Do you have a big GPU to run local ollama ?

[-] muntedcrocodile@hilariouschaos.com 1 points 1 week ago

So I do inference over api to open routers I wish I had the GPU or an apple to run a decent LLM locally. Embedding is very cheap comparatively, I use a clip embedding model so I can have images and text in the same vectorspace.

[-] fizzle@quokk.au 1 points 1 week ago

I'm out of my depth here but trying to piece this together.

If I understand correctly the first component of this workflow is to use an inference API (like huggingface or so) to convert each file from your notes into semantic vectors and store them in chromadb, ready to be used in future prompts.

Are you using any software to do that or have you written some code to load the files from disk, call the API, and store the response?

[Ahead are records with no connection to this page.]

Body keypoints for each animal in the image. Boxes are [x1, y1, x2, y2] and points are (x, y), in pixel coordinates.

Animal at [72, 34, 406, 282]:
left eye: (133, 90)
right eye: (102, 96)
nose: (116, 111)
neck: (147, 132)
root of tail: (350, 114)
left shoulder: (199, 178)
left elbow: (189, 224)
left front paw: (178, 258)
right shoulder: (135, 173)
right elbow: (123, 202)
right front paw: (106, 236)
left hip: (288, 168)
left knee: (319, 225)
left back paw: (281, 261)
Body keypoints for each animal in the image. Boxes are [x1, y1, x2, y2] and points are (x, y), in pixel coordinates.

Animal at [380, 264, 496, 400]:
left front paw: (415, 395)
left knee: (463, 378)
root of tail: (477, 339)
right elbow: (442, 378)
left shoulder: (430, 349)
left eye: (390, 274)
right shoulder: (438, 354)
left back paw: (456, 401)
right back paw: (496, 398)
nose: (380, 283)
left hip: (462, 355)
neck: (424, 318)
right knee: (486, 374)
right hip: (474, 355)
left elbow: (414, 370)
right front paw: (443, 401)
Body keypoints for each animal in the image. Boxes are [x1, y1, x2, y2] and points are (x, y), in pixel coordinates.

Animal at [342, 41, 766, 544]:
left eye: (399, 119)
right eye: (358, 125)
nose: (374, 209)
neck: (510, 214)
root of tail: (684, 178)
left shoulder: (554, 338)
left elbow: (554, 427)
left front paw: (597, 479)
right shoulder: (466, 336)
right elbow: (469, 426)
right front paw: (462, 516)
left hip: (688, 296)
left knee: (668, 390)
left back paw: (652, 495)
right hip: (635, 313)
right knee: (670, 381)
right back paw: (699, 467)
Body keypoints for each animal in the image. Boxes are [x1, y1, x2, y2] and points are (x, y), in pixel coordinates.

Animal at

[-] muntedcrocodile@hilariouschaos.com 1 points 1 week ago

So my notes are just a directory of thousands of MD files. I wrote some code that watches the files in this dir to see when anything changes and when it does it will do the following:

Splits the file into chunks with some overlap on each side it does something like 300token chunks with a 25token overlap this is done by loading the model tokeniser via the huggiface python library and using the huggingface chunker (this happens locally).
I send each chunk to my local ollama instance that converts it to a semantic vector (just another local docker container)
I then delete all semantic vectors in chromadb for that file and create new entries for the updated file.
If /sydney is contained within the file it sends a message to the matrix chat as the user saying "read and follow the instructions provided by the /sydney command" the agent manager will then get this message and pass it off to an agent to handle. All this happens locally.

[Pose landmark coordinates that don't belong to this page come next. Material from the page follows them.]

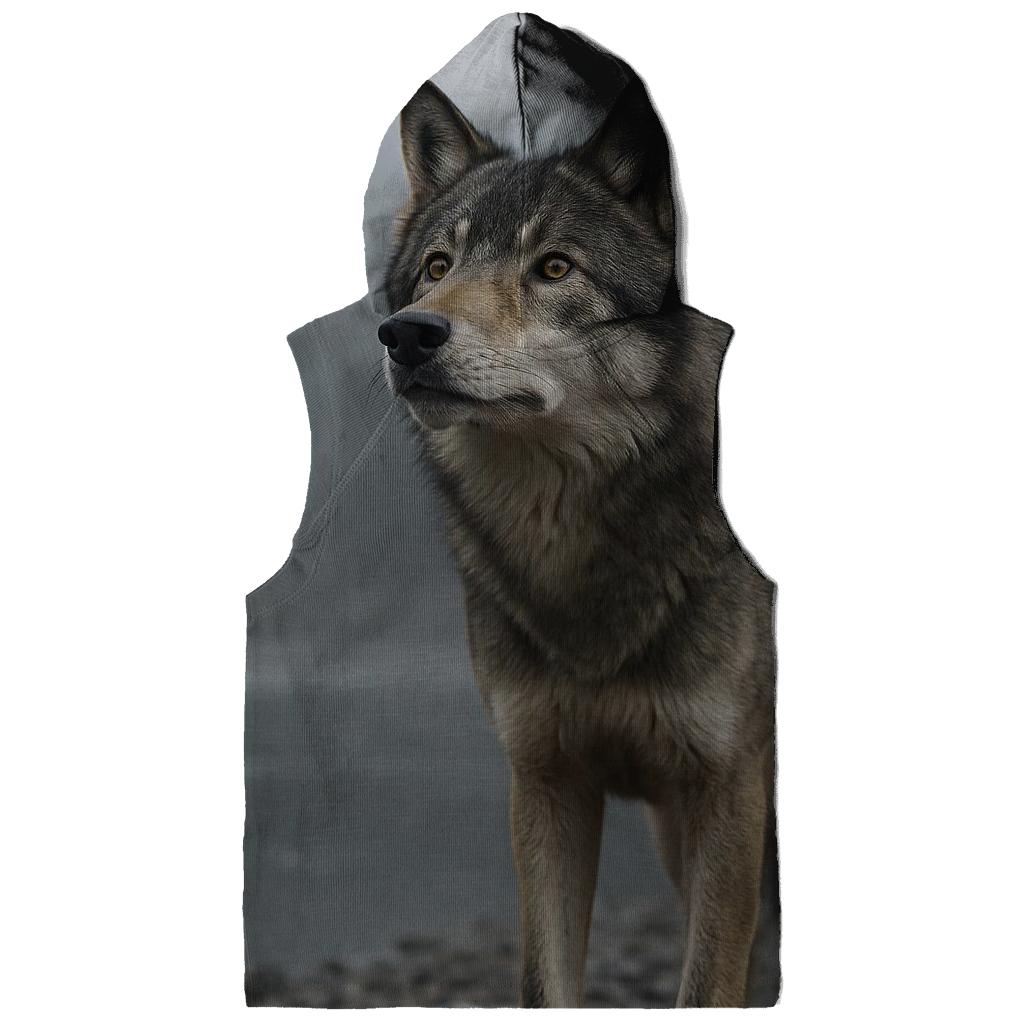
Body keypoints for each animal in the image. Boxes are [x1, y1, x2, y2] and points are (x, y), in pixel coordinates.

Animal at [379, 77, 778, 1008]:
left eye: (555, 268)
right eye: (438, 268)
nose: (408, 334)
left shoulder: (728, 792)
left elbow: (709, 984)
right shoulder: (547, 783)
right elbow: (544, 980)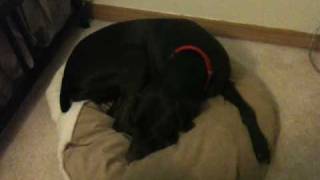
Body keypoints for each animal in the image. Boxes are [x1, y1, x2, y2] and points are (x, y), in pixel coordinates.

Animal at [60, 18, 270, 163]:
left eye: (155, 133)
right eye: (136, 128)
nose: (128, 159)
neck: (190, 60)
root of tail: (67, 72)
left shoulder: (224, 83)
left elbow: (247, 110)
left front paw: (260, 146)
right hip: (135, 58)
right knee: (118, 120)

My ai agent is a separate component (just another docker container, with the notes dir mounted as a volume) using pi which uses an LLM via remote api (openrouters). I have a custom tool for that agent where the agent can write a text search that returns the top n most semantically similar chunks of text (along with some metadata notably the filename and line numbers where this chunk came from). The vectors are never seen by the LLM they exists purely for the search ranking. The agent also has file editing capabilities so it can then go read that file or modify that file like any coding agent. The agent also has a tool to send messages via matrix.

I have a service that watches a specific matrix chat and if a message is recieved does 1 of 2 things: Option 1: if an agent is already running it will pass the message into the existing agent as a user message. Option 2: if no agent is running it will start a new agent instance and pass the message into the agent as the user message. This agent manager service is the same docker image that runs the agent. This is the same docker container that runs the agent when the agent finishes running it takes and final agent output and sends that to the matrix chat as the agents matrix user.

I got an agent to write all this code so its probably dodgy as shit with all sorts of security holes hence I haven't published it on github (security through obscurity etc etc lol).

I also have a searxng instance running accessible to the agent via MCP. And I have a chrome MCP allowing the agent to do things from inside a virtual chrome browser.